如何写R来循环设置目录中每个文件的每个工作表 [英] how to write R to loop each worksheet of every files in the set directory

查看:901
本文介绍了如何写R来循环设置目录中每个文件的每个工作表的处理方法,对大家解决问题具有一定的参考价值,需要的朋友们下面随着小编来一起学习吧!

问题描述

我在这里有一个脚本,在一列中可以找到一个数字。现在我不仅要收集目录中的每个文件的第一张表,而且还可以收集每个文件的每张文件。
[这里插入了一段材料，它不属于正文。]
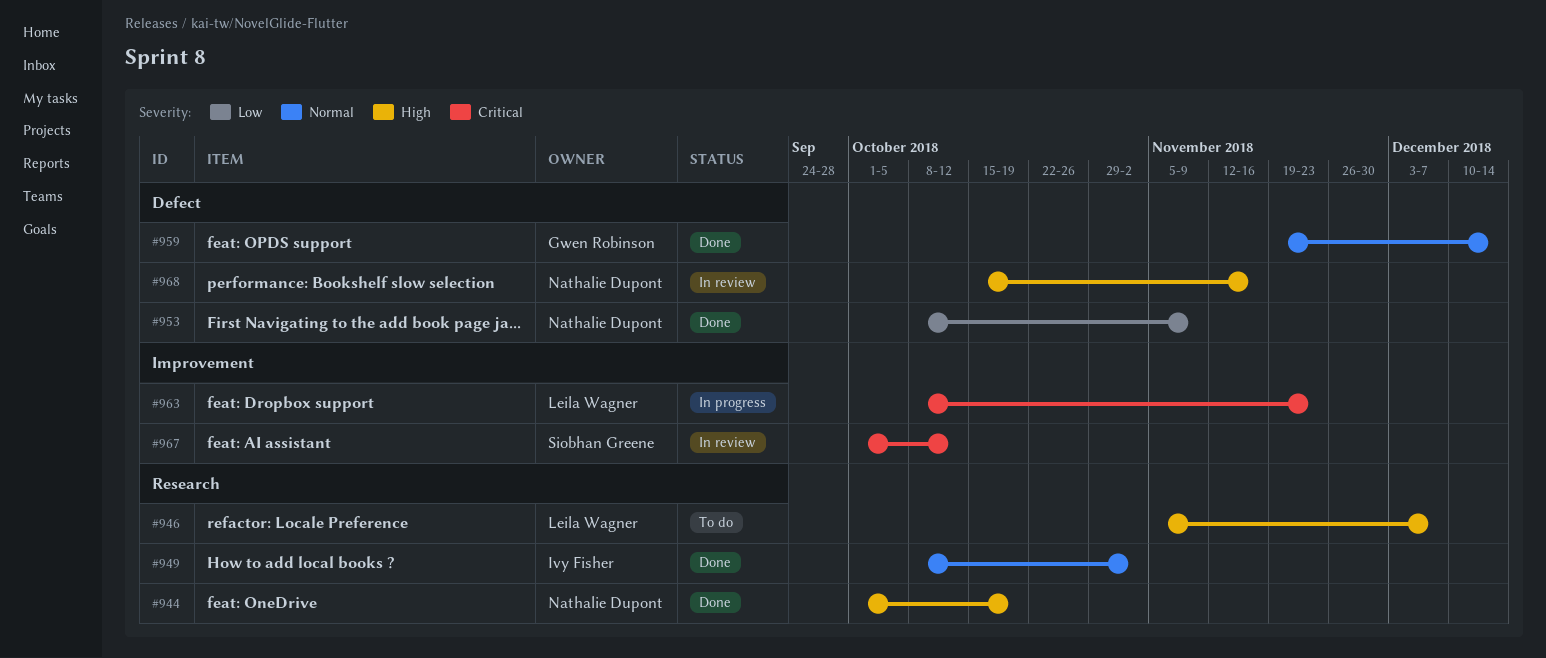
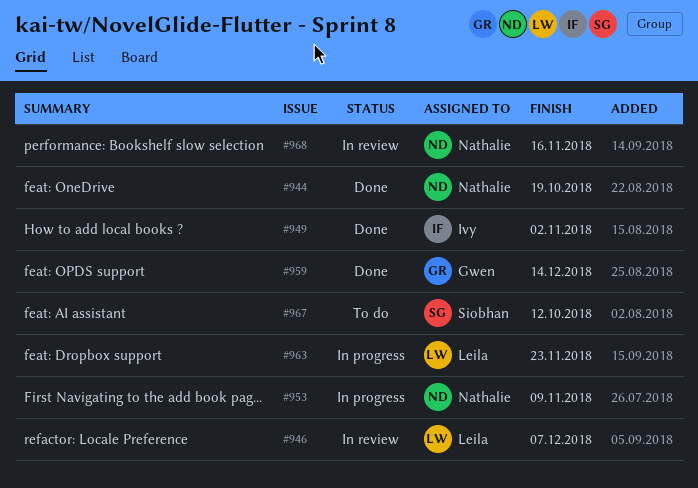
#946, status: To do -> In review
#953, status: Done -> In progress
#967, status: In review -> To do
现在.csv文件R已经写了2个列,列A是文件名,B是被抓取的数字R.



在下面的脚本中添加一个csv输出,显示3列,A是文件名,B是表格名称,C是数字吗? >

  require(xlsx)
#setwd
setwd(D:\\Transferred Files\\ )
文件< - (Sys.glob(*。xls))
f <-length(文件)

DF< - data.frame(txt = rep(,f),num = rep(NA,f),stringsAsFactors = FALSE)

#文件循环
(i in 1:f)
{
A< -read.xlsx(file = files [i],1,startColumn = 1,endColumn = 20,startRow = 1,endRow = 60)
#Find价格
B < (A)
P <-B(其中(适用于(B,1,function(x)any(grepl(P,x)))), ,2,function(x)any(grepl(P,

x)))+ 6]

#fill price DF
DF [i, ]< -c(files [i],P)
}
write.csv(DF,prices.csv,row.names = FALSE)

我尝试过XLconnet,但实际上并不能使它成功。

解决案

您有一个好的开始,但你问如何在一个文件中加入到环中的工作表。如果您阅读?read.xlsx ,您会看到两个参数,您在代码中看到了两个参数(以及使用一个,忽略另一个):

 用法:

read.xlsx(file,sheetIndex,sheetName = NULL,rowIndex = NULL,
startRow = NULL,endRow = NULL,colIndex = NULL,
as.data.frame = TRUE,header = TRUE,colClasses = NA,
keepFormulas = FALSE,encoding =unknown,...)

参数:

文件:要读取的文件的路径。

sheetIndex:表示工作簿中工作表索引的数字。

sheetName:带有工作表名称的字符串。

您只需要提供两者之一。



您可能会问:我如何知道工作表中有多少张?(对于 sheetIndex )或甚至什么是表格名称?(对于 sheetName )。 ?getSheets 拯救:

 用法:

getSheets(wb)

参数:

wb:由'createWorksheet'返回的工作簿对象或
'loadWorksheet'。

值:

'getSheets'返回一个java对象引用的列表,每个对象引用都指向
到工作表。该列表以工作表名称命名。

您需要使用 loadWorkbook(file)而不是 read.xlsx ,以获取工作表名称,但是手册的一点阅读将为您提供切换所需的信息。 (您可以使用类似 getSheets(loadWorkbook(file))的东西,但根据我的经验,我尽量避免在同一个脚本中多次打开相同的文件,关闭。)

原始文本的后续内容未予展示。